> _Exercise directions_:
What is the number of lines below that hold "جسمها"? Answer with that number only.

> _Stored data_:
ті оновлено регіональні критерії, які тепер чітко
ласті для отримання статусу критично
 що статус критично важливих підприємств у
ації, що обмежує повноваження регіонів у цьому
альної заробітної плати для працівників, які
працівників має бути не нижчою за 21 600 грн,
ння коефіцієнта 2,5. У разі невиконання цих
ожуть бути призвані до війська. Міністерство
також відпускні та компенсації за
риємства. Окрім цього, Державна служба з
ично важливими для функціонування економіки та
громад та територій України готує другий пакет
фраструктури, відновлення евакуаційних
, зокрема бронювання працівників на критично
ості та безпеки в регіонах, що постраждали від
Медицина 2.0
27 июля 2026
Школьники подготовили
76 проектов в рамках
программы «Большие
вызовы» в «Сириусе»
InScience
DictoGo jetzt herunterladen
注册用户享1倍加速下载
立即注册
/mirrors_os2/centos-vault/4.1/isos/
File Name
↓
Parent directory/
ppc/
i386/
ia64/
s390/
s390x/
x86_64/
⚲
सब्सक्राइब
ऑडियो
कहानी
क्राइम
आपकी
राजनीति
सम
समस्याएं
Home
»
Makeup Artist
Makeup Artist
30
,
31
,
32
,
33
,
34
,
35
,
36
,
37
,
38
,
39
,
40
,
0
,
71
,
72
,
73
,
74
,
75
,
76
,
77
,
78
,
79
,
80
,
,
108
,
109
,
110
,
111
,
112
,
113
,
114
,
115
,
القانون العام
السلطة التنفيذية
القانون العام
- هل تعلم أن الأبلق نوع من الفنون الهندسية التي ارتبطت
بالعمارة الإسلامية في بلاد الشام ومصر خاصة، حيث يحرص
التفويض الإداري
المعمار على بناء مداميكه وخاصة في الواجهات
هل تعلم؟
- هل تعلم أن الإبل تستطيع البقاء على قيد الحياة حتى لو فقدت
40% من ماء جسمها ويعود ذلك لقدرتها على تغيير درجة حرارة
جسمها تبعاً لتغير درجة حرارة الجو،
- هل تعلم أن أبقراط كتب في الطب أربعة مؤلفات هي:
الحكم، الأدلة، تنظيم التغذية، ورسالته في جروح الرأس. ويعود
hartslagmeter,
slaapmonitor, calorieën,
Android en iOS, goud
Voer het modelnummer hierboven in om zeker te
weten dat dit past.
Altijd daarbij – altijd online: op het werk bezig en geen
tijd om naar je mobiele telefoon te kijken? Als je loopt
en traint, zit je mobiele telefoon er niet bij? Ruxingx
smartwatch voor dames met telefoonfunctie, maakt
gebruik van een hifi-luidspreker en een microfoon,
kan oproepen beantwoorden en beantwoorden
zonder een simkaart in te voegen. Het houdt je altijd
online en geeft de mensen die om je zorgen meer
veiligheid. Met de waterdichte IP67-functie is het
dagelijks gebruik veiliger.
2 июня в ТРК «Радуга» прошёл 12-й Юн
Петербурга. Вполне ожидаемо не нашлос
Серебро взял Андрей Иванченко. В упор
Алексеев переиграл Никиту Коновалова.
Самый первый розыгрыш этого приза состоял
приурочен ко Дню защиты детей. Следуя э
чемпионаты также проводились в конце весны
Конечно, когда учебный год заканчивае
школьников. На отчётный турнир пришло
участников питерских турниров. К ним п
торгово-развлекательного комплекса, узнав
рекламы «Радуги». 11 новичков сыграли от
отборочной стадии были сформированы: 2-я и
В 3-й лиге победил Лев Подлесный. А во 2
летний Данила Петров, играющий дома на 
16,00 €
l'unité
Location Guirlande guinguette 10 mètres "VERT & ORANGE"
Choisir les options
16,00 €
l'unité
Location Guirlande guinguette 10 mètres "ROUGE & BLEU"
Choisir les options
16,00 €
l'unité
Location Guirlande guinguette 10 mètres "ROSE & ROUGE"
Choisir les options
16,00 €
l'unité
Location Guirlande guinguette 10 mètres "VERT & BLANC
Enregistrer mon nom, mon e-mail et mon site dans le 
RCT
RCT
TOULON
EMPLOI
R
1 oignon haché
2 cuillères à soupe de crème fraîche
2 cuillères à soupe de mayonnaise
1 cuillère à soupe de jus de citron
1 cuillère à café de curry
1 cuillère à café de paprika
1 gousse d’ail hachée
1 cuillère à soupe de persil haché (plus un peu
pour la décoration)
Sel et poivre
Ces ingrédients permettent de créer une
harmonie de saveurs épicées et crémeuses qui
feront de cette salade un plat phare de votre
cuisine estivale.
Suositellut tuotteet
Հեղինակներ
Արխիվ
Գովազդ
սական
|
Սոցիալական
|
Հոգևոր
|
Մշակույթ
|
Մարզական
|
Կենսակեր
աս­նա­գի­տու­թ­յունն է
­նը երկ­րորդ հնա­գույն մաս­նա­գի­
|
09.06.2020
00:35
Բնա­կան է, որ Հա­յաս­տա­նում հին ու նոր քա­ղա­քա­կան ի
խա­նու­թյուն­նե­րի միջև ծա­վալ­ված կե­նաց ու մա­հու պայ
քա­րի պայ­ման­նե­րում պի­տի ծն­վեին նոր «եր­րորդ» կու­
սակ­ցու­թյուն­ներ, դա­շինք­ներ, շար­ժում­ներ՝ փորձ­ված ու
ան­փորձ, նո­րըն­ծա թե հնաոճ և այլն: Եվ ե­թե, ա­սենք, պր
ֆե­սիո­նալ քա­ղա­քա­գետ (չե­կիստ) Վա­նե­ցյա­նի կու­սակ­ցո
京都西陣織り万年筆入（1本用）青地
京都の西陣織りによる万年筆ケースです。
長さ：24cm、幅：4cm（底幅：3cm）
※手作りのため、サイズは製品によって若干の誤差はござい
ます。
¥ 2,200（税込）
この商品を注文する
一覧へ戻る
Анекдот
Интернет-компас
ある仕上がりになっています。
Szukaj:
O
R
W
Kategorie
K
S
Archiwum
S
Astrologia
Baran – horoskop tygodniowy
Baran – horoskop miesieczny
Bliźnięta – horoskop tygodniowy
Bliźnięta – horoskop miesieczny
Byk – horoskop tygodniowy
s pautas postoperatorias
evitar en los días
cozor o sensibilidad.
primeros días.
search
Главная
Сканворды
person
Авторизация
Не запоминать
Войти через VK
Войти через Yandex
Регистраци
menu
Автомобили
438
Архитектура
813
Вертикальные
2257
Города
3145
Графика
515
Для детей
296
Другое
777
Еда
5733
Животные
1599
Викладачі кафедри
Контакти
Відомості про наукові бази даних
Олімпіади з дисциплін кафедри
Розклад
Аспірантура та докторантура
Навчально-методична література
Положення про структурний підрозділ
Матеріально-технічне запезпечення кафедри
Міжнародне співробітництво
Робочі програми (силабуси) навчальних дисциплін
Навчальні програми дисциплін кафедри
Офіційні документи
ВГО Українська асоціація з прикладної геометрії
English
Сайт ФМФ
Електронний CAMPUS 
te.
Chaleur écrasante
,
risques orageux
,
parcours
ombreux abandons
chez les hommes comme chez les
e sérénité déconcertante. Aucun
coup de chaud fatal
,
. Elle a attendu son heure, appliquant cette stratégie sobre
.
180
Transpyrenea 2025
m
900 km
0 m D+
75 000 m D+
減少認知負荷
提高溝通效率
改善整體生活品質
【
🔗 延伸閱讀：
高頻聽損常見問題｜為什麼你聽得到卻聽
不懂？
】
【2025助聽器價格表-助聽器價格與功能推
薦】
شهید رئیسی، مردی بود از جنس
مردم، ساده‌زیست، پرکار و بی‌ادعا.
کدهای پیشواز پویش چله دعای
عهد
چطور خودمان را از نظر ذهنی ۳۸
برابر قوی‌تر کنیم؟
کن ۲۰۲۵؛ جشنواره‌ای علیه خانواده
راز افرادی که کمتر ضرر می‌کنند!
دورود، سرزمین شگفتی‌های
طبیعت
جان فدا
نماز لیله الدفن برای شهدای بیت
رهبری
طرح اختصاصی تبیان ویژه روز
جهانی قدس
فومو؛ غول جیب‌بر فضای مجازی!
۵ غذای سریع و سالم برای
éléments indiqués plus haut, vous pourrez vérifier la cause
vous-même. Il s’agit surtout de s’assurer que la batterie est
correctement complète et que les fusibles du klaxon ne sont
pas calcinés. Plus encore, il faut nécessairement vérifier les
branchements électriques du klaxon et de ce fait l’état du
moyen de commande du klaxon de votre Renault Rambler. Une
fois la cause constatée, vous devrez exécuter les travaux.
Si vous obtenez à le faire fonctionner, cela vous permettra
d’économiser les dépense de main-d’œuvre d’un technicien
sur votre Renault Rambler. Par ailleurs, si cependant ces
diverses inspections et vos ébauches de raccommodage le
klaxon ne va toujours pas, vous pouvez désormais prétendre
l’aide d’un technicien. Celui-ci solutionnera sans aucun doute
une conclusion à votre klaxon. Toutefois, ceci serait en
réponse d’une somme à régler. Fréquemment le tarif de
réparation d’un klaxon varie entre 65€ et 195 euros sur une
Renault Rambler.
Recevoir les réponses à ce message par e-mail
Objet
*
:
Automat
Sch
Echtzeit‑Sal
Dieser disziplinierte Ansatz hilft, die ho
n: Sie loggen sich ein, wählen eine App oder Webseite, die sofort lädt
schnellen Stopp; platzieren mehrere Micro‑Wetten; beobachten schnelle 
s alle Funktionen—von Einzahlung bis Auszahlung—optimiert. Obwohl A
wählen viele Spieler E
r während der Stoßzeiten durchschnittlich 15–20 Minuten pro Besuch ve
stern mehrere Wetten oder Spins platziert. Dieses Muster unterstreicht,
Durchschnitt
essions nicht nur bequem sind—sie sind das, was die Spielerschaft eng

> _Exercise solution_:
2